# Oak Parks Oh Im Awesome



## Lucky-C-Acres-Minis (Apr 14, 2011)

My boy




*sigh* I love this horse!
















And I just had to share this headshot of his son Max, can't get over how similar they look!


----------



## little lady (Apr 15, 2011)

He is so photogenic!



I have to agree he is a handsome fella but have always thought that.


----------



## markadoodle (Apr 15, 2011)

Yep, I'm in love. He is stunning, I have always thought so much of Doc, and I am always so happy to see a thread with more pictures of him. You have your self an incredible little guy!


----------



## Lucky-C-Acres-Minis (Apr 15, 2011)

Aww thank you gals!



This guy is soooo special to me and even after owning him going on 3 years now I still can't believe I get to call him "mine" and he still sets my heart a flutter when I watch him.


----------



## Taylor Richelle (Apr 15, 2011)

_I love all your posts about "Doc" It's so nice to read a post about someone's mini (s) and really feel how much they love them. Most just post to show off their horses (not that it's a bad thing, love seeing all the stunning minis) but you post to show how much you truly love your little man. As you should! He is absolutly stunning and I would be proud to _



_ Keep the pictures coming I enjoy them _


----------



## Lucky-C-Acres-Minis (Apr 16, 2011)

Taylor Richelle said:


> _I love all your posts about "Doc" It's so nice to read a post about someone's mini (s) and really feel how much they love them. Most just post to show off their horses (not that it's a bad thing, love seeing all the stunning minis) but you post to show how much you truly love your little man. As you should! He is absolutly stunning and I would be proud to _
> 
> 
> 
> _ Keep the pictures coming I enjoy them _


Aww thanks Taylor!



This boy helped heal my heart and refuel my passion for these little ones when I was about ready to throw in the towel


----------



## Getitia (Apr 17, 2011)

Such a pretty boy - your love and admiration for him is wonderful.


----------



## Tami (Apr 24, 2011)

I LOVE that photo of him. He sure was named correctly.....

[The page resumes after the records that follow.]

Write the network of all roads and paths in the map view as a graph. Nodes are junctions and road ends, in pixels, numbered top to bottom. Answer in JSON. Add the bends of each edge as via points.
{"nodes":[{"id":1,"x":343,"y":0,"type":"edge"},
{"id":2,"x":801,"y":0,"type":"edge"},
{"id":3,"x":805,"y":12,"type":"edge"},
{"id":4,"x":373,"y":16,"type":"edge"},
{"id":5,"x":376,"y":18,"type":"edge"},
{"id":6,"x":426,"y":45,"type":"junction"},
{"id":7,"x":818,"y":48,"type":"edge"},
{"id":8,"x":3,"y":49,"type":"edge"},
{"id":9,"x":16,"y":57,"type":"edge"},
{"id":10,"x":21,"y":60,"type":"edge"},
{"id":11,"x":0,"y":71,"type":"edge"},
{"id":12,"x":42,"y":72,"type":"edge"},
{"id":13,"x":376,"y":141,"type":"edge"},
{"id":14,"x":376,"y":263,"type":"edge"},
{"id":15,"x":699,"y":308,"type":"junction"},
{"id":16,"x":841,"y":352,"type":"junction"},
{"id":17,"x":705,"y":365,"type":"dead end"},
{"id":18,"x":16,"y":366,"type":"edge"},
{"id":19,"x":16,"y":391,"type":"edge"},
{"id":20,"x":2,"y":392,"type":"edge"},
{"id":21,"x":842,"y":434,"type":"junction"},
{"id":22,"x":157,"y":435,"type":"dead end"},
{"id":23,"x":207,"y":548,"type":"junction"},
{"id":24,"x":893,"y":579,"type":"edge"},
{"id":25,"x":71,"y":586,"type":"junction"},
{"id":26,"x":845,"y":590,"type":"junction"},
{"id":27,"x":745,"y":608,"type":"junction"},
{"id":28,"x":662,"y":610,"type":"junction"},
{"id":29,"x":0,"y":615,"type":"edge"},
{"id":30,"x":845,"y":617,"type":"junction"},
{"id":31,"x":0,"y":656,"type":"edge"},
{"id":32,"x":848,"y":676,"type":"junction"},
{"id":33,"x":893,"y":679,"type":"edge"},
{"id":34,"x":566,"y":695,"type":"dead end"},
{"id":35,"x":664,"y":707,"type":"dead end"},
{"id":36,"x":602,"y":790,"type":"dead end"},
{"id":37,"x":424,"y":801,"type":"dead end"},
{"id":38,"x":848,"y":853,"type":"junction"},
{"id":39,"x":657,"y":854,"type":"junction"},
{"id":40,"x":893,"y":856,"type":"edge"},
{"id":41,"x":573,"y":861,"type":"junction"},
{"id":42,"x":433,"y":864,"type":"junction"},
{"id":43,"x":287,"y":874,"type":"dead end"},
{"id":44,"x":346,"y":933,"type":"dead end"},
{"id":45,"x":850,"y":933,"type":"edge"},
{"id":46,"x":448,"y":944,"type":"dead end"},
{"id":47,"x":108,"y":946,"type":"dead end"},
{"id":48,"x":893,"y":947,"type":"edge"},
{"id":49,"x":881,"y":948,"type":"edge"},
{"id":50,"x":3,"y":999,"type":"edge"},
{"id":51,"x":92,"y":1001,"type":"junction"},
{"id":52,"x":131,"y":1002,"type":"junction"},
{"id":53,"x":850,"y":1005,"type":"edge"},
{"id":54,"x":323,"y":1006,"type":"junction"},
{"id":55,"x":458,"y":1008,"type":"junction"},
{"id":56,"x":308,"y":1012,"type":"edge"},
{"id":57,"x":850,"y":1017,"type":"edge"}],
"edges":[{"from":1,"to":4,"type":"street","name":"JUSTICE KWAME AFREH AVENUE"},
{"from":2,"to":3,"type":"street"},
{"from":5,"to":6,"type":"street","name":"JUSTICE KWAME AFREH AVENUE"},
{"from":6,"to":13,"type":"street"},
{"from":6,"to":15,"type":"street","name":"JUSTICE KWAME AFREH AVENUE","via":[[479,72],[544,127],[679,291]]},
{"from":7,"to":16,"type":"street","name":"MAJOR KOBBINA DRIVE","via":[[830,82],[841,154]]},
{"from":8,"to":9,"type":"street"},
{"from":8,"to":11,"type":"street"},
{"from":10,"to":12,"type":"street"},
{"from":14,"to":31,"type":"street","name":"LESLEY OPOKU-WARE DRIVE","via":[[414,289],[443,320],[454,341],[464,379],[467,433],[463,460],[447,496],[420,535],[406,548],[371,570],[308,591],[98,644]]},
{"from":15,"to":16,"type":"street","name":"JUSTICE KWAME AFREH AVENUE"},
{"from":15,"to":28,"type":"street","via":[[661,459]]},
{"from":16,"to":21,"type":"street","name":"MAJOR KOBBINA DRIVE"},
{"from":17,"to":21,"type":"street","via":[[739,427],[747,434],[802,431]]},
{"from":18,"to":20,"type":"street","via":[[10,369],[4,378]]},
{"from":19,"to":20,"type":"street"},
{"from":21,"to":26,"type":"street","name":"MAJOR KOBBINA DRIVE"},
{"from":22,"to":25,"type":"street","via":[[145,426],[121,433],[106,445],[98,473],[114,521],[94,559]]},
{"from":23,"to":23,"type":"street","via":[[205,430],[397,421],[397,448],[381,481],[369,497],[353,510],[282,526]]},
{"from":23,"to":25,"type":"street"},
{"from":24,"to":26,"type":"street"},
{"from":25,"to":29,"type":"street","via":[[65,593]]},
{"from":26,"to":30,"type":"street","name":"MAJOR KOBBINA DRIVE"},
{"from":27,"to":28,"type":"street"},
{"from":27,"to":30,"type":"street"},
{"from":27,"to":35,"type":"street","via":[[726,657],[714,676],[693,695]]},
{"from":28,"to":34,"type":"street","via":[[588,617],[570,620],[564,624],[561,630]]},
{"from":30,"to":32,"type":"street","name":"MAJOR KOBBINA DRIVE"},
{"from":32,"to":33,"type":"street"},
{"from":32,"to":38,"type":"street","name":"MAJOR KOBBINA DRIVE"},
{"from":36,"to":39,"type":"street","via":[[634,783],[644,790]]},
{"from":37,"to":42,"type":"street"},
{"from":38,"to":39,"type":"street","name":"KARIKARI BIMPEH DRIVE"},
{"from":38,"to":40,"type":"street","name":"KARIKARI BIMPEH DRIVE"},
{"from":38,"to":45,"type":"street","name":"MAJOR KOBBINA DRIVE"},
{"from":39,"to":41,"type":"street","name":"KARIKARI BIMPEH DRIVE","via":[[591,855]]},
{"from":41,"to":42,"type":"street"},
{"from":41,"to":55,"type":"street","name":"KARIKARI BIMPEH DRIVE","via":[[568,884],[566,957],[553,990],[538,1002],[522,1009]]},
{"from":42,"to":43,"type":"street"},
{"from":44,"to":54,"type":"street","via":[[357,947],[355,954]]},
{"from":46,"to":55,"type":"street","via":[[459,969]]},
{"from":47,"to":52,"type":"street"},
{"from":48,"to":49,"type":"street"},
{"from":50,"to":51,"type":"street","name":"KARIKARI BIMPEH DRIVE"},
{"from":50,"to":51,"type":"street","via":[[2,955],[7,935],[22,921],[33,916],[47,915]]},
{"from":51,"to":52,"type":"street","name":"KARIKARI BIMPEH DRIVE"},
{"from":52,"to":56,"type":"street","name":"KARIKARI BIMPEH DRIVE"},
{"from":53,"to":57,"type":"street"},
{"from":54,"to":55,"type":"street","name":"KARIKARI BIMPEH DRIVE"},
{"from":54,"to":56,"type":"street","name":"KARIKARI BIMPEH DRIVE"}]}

I am so happy I have his daddy back......just sad that his dam is done having babies, because they were very special.


----------



## JaiteraMiniatures (Apr 24, 2011)

I know I'm a fan! I adore his looks, and Max looks like the spitting image of him


----------



## Lucky-C-Acres-Minis (Apr 24, 2011)

Thanks ladies!

Aww Tami I'm bummed now! Was soo hoping you'd get to cross Oh Oh and Doctrine again since you had him back



Give them both a big smooch for me!


----------